• _YOUR ASSIGNMENT_: Print exactly what the entries say, line by line, from the first line down to the one with "Gottesdienste", inclusive.

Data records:
****************

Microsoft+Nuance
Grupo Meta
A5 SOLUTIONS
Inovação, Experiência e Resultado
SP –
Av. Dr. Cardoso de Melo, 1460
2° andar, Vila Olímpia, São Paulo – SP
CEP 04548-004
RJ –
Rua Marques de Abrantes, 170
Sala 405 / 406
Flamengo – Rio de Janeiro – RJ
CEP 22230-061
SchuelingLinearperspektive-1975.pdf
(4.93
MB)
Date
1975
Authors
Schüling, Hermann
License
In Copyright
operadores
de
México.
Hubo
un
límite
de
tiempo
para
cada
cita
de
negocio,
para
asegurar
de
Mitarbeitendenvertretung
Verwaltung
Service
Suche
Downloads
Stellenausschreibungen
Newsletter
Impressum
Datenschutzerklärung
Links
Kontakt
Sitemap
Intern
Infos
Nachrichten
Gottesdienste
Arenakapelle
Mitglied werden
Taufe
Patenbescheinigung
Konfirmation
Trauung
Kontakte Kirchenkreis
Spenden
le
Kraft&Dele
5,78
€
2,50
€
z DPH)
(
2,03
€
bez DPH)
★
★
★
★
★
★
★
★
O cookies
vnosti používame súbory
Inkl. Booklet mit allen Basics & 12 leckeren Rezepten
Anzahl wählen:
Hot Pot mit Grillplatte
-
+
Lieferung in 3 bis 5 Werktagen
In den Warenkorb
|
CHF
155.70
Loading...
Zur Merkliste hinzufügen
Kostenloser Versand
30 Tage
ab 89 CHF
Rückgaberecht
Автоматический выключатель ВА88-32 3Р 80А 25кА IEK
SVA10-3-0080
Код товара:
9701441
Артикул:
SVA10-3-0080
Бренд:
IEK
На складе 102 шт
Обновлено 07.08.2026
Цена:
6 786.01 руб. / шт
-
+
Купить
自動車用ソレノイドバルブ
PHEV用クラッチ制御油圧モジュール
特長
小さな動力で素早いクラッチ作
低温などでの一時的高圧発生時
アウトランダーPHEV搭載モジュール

****************

• _RESPONSE TO THE TASK_:
Microsoft+Nuance
Grupo Meta
A5 SOLUTIONS
Inovação, Experiência e Resultado
SP –
Av. Dr. Cardoso de Melo, 1460
2° andar, Vila Olímpia, São Paulo – SP
CEP 04548-004
RJ –
Rua Marques de Abrantes, 170
Sala 405 / 406
Flamengo – Rio de Janeiro – RJ
CEP 22230-061
SchuelingLinearperspektive-1975.pdf
(4.93
MB)
Date
1975
Authors
Schüling, Hermann
License
In Copyright
operadores
de
México.
Hubo
un
límite
de
tiempo
para
cada
cita
de
negocio,
para
asegurar
de
Mitarbeitendenvertretung
Verwaltung
Service
Suche
Downloads
Stellenausschreibungen
Newsletter
Impressum
Datenschutzerklärung
Links
Kontakt
Sitemap
Intern
Infos
Nachrichten
Gottesdienste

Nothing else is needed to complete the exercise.